The yin-and-yang regions were separated by a relatively narrow stretch of high ground that once served as the banks of a Mississippi tributary that emptied into the Gulf.

Freshwater marshes dominate the landscape west of the rise, sustained by the Caernarvon Diversion project. They sustained the most damage. On the other side of the rise, saltwater marshes dominated and sustained far less damage.

The plant-survival pattern the team saw there held for coastal plains and deltas along the shoreline west of the Mississippi as well, the team says. Indeed, in some cases, the salt marshes took the brunt of the hurricane's surge, yet the freshwater marshes sustained far more damage.

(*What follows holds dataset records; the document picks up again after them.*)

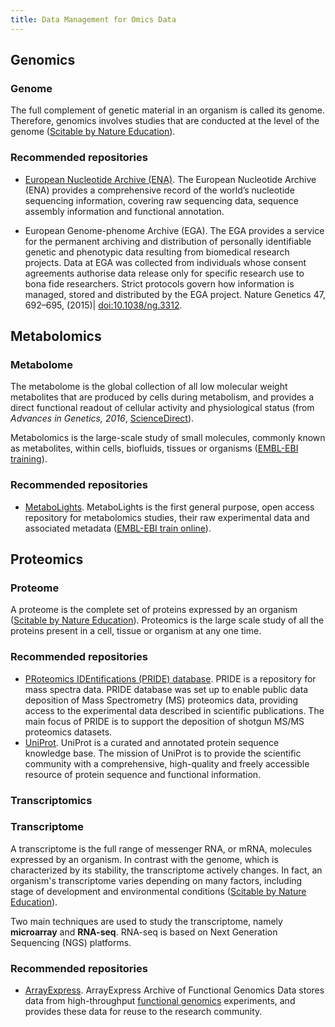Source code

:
 ```yaml
---
title: Data Management for Omics Data
---
```


## Genomics

### Genome
The full complement of genetic material in an organism is called its genome. Therefore, genomics involves studies that are conducted at the level of the genome ([Scitable by Nature Education](https://www.nature.com/scitable/definition/genomics-126/)).

### Recommended repositories
* [European Nucleotide Archive (ENA)](ena).
The European Nucleotide Archive (ENA) provides a comprehensive record of the world’s nucleotide sequencing information, covering raw sequencing data, sequence assembly information and functional annotation.

* European Genome-phenome Archive (EGA).
  The EGA provides a service for the permanent archiving and distribution of personally identifiable genetic and phenotypic data resulting from biomedical research projects. Data at EGA was collected from individuals whose consent agreements authorise data release only for specific research use to bona fide researchers. Strict protocols govern how information is managed, stored and distributed by the EGA project. Nature Genetics 47, 692–695, (2015)| <doi:10.1038/ng.3312>.


## Metabolomics

### Metabolome
The metabolome is the global collection of all low molecular weight metabolites that are produced by cells during metabolism, and provides a direct functional readout of cellular activity and physiological status (from *Advances in Genetics, 2016*, [ScienceDirect](https://www.sciencedirect.com/topics/neuroscience/metabolome)).

Metabolomics is the large-scale study of small molecules, commonly known as metabolites, within cells, biofluids, tissues or organisms ([EMBL-EBI training]([https://www.ebi.ac.uk/training-beta/online/courses/metabolomics-introduction/what-is/])).

### Recommended repositories
* [MetaboLights](metabolights).
MetaboLights is the first general purpose, open access repository for metabolomics studies, their raw experimental data and associated metadata ([EMBL-EBI train online](https://www.ebi.ac.uk/training/online/course/metabolights-quick-tour/what-metabolights)).


## Proteomics

### Proteome
A proteome is the complete set of proteins expressed by an organism ([Scitable by Nature Education](https://www.nature.com/scitable/definition/proteome-297/)). Proteomics is the large scale study of all the proteins present in a cell, tissue or organism at any one time.

### Recommended repositories
* [PRoteomics IDEntifications (PRIDE) database](pride).
PRIDE is a repository for mass spectra data. PRIDE database was set up to enable public data deposition of Mass Spectrometry (MS) proteomics data, providing access to the experimental data described in scientific publications. The main focus of PRIDE is to support the deposition of shotgun MS/MS proteomics datasets.
* [UniProt](uniprot).
UniProt is a curated and annotated protein sequence knowledge base. The mission of UniProt is to provide the scientific community with a comprehensive, high-quality and freely accessible resource of protein sequence and functional information.


### Transcriptomics

### Transcriptome
A transcriptome is the full range of messenger RNA, or mRNA, molecules expressed by an organism. In contrast with the genome, which is characterized by its stability, the transcriptome actively changes. In fact, an organism's transcriptome varies depending on many factors, including stage of development and environmental conditions ([Scitable by Nature Education](https://www.nature.com/scitable/definition/transcriptome-296/)).

Two main techniques are used to study the transcriptome, namely **microarray** and **RNA-seq**. RNA-seq is based on Next Generation Sequencing (NGS) platforms.

### Recommended repositories
* [ArrayExpress](arrayexpress).
ArrayExpress Archive of Functional Genomics Data stores data from high-throughput [functional genomics](https://www.ebi.ac.uk/training/online/course/functional-genomics-introduction-embl-ebi-resource/what-functional-genomics-1) experiments, and provides these data for reuse to the research community.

The key, the team found, was in the depth of roots from the plants in each type of marsh. There was little difference in the soil types in each – both consist of fine silts.

The denser, deeper roots of the saltwater grasses required significantly higher stresses to shear off the upper layer of sediment than did the shallower, more sparse roots of the plants in the freshwater marshes.

One reason for the difference in root depth: The freshwater plants seemed less able to thrive if their roots penetrated into oxygen-deprived soils, which sit below a relatively thin layer of surface soils, according to the team.

But the nutrient-rich diversion water from the river also played a role, the team suspects. With more nutrients available at or near the soil surface, the freshwater plants have no incentive to send roots deep into the underlying soil.

This mechanism for weakening diversion-fed freshwater wetlands dovetails with research Eugene Turner, a zoologist at Louisiana State University, has conducted in the region. As for allowing a freshwater marsh to toughen up by steering it toward a saltier future, "salinity control is not a documented restoration strategy along this coast," he writes in an email exchange.

At the least, he says, the results reinforce the need for a rigorous effort to monitor the wetlands that diversion projects aim to help.

Even then, he adds, with confirmation, the new results represent "a deal breaker" for diversion projects as wetlands restoration tools in the region.